:: INFORMATION ::
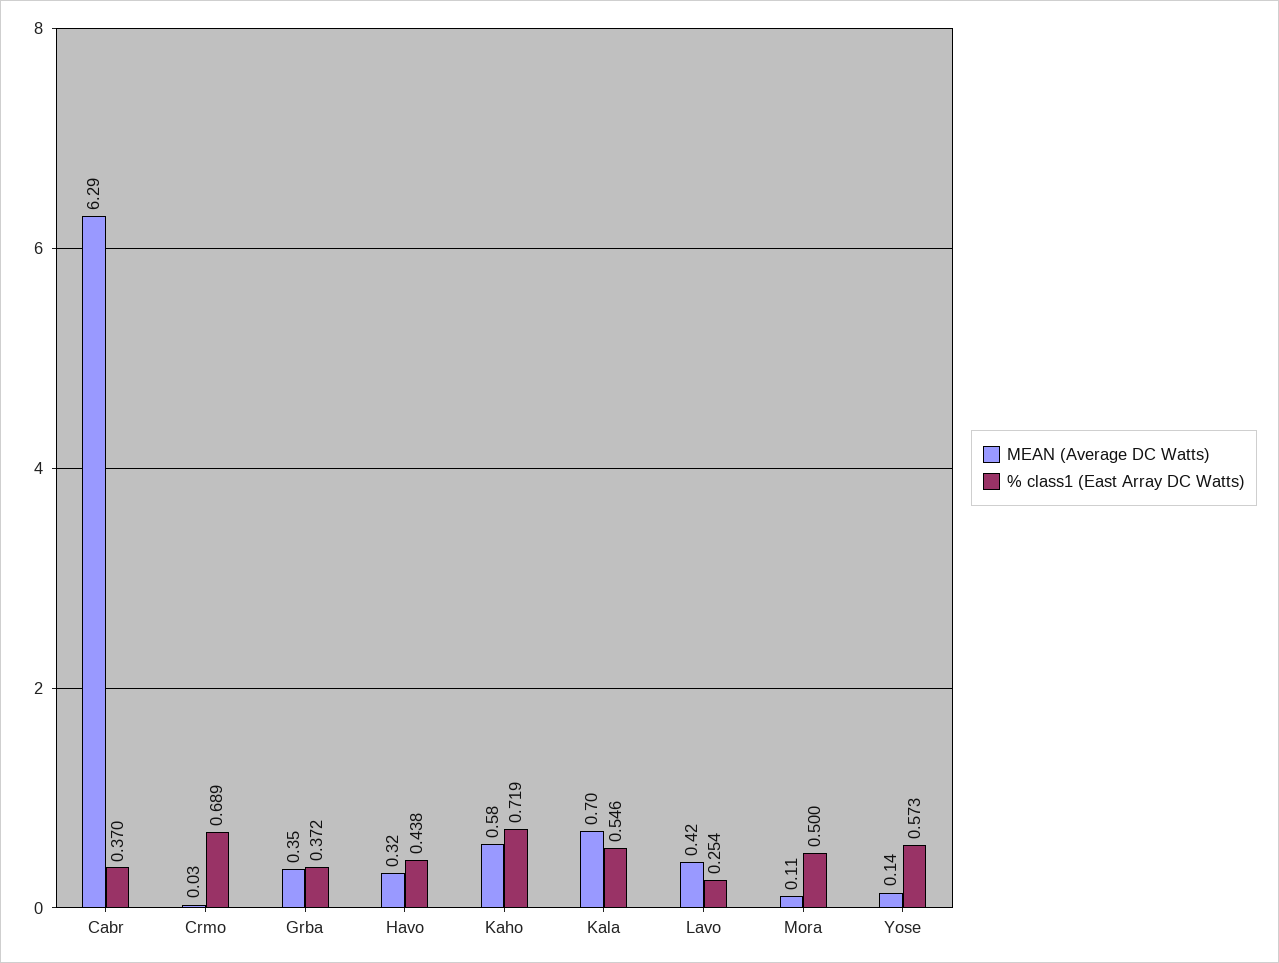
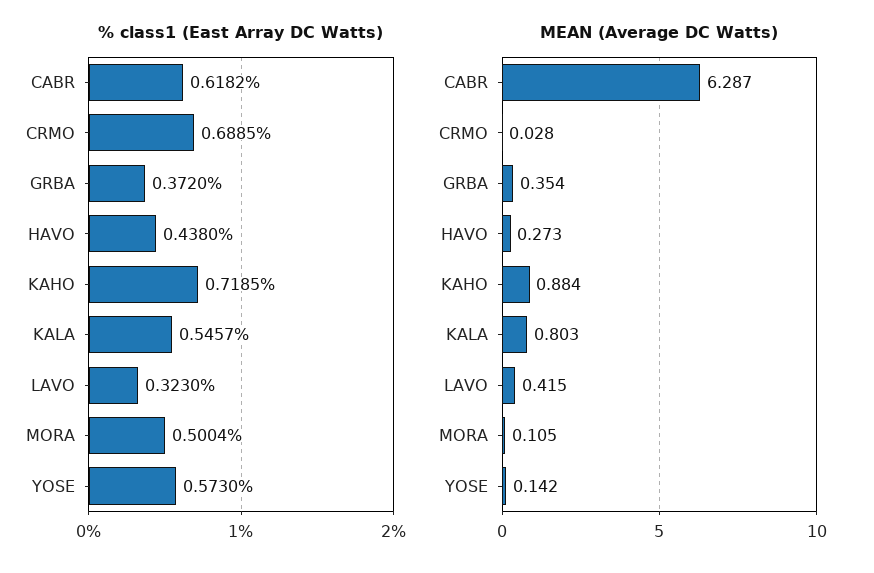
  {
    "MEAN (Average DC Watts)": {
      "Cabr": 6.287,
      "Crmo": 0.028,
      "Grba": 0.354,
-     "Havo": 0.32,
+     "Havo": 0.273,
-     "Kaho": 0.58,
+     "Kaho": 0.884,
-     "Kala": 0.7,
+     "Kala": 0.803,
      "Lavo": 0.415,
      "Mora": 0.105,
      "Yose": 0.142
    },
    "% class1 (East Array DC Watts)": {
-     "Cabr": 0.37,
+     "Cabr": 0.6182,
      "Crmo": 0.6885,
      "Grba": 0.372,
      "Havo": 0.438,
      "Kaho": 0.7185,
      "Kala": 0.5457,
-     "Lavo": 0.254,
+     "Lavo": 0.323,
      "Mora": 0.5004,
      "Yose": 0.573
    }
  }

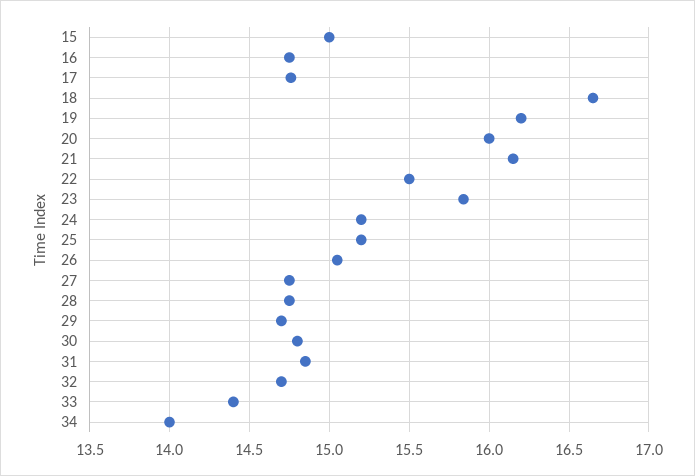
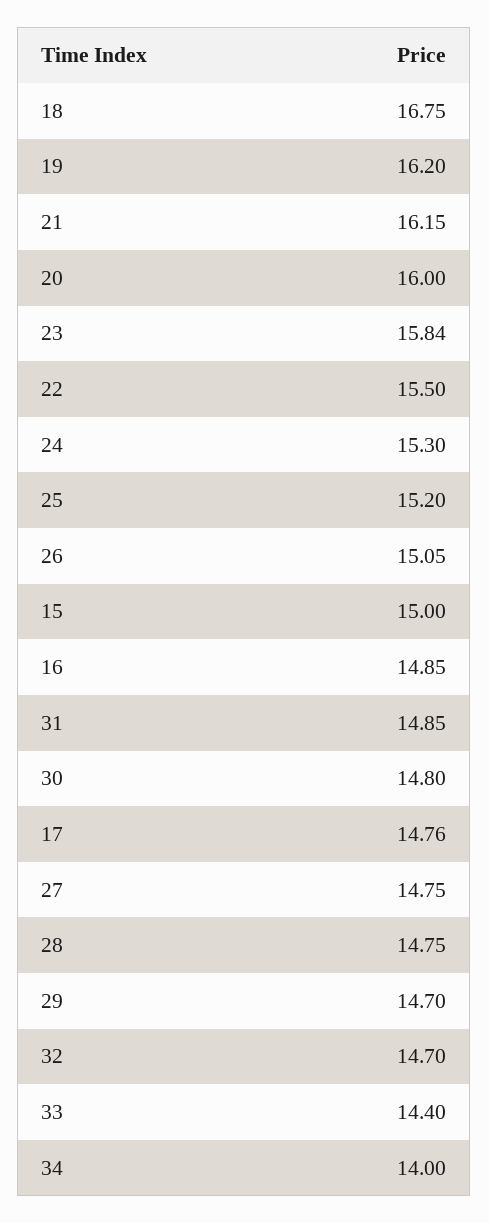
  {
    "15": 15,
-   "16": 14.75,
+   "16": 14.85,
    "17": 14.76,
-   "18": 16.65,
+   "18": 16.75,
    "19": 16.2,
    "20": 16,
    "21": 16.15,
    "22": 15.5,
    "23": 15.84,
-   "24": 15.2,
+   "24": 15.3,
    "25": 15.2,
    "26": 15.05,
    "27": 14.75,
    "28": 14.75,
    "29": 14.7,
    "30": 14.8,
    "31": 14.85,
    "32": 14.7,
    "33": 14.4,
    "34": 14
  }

:: PROBLEM TO SOLVE ::
Please copy the data shown above word for word, omitting the pictures.

:: WRITTEN RESPONSE ::
  {
    "MEAN (Average DC Watts)": {
      "Cabr": 6.287,
      "Crmo": 0.028,
      "Grba": 0.354,
-     "Havo": 0.32,
+     "Havo": 0.273,
-     "Kaho": 0.58,
+     "Kaho": 0.884,
-     "Kala": 0.7,
+     "Kala": 0.803,
      "Lavo": 0.415,
      "Mora": 0.105,
      "Yose": 0.142
    },
    "% class1 (East Array DC Watts)": {
-     "Cabr": 0.37,
+     "Cabr": 0.6182,
      "Crmo": 0.6885,
      "Grba": 0.372,
      "Havo": 0.438,
      "Kaho": 0.7185,
      "Kala": 0.5457,
-     "Lavo": 0.254,
+     "Lavo": 0.323,
      "Mora": 0.5004,
      "Yose": 0.573
    }
  }

  {
    "15": 15,
-   "16": 14.75,
+   "16": 14.85,
    "17": 14.76,
-   "18": 16.65,
+   "18": 16.75,
    "19": 16.2,
    "20": 16,
    "21": 16.15,
    "22": 15.5,
    "23": 15.84,
-   "24": 15.2,
+   "24": 15.3,
    "25": 15.2,
    "26": 15.05,
    "27": 14.75,
    "28": 14.75,
    "29": 14.7,
    "30": 14.8,
    "31": 14.85,
    "32": 14.7,
    "33": 14.4,
    "34": 14
  }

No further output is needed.